Quand on apprend ses intentions à l’épisode 7 en revanche, j’ai trouvé ça génial. Que peut vouloir un homme qui obtient tout par une simple demande ?
La vision des choses de Kilgrave est tordue, malade, mais il est persuadé qu’elle est valide et qu’elle peut être partagée par une autre personne une fois que celle-ci aura ouvert les yeux. Un dysfonctionnement très semblable à celui de véritables serial killers, un signe de folie bien palpable que je trouve 100 fois plus terrifiant que n’importe quel pouvoir imaginaire.
Enfin un méchant dans une adaptation de comic qui a de la consistance, et des motivations qu’on peut non pas seulement croire, mais finalement comprendre aussi. Car les actions de Kilgrave se rapportent à un mal-être dans lequel quiconque peut se retrouver, soutenues par des propos dans lesquels on peut se retrouver… si on y excepte ses menaces de mort.
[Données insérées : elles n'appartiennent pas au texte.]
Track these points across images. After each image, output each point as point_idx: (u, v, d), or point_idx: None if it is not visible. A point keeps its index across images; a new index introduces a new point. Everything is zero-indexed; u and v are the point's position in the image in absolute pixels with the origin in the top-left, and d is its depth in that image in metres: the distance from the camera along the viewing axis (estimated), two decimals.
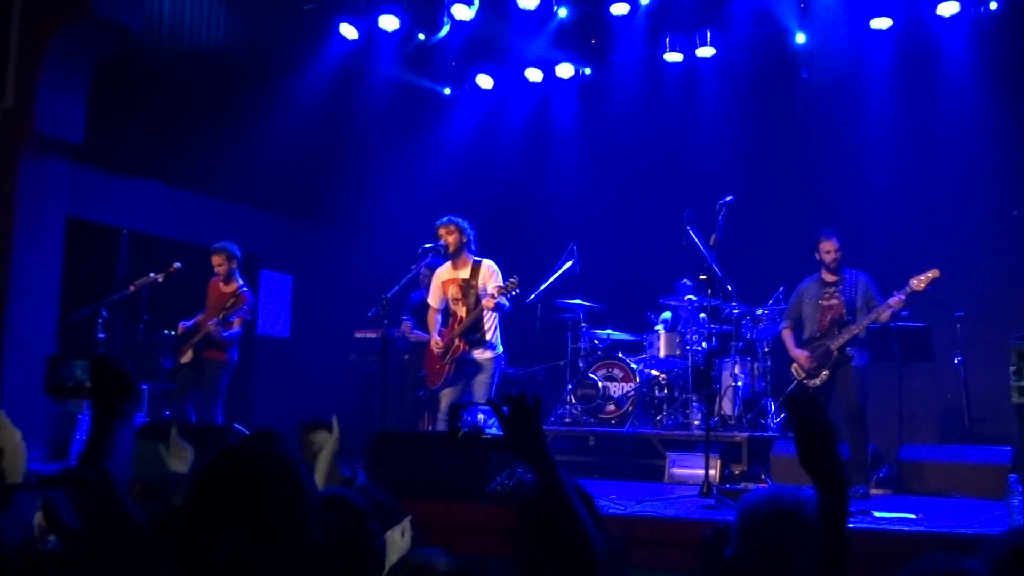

Jessica Jones est une série étonnante, peu conventionnelle, à l’écriture de haute qualité, qui nous sert des dialogues qui ont de la profondeur tout en étant naturels, et qui arrive à combiner une analyse des comportements humains captivante et des intrigues riches en rebondissements, qui se renouvellent en idées de situations brillantes.
J’ai du mal à imaginer comment la saison 2 pourra faire aussi fort.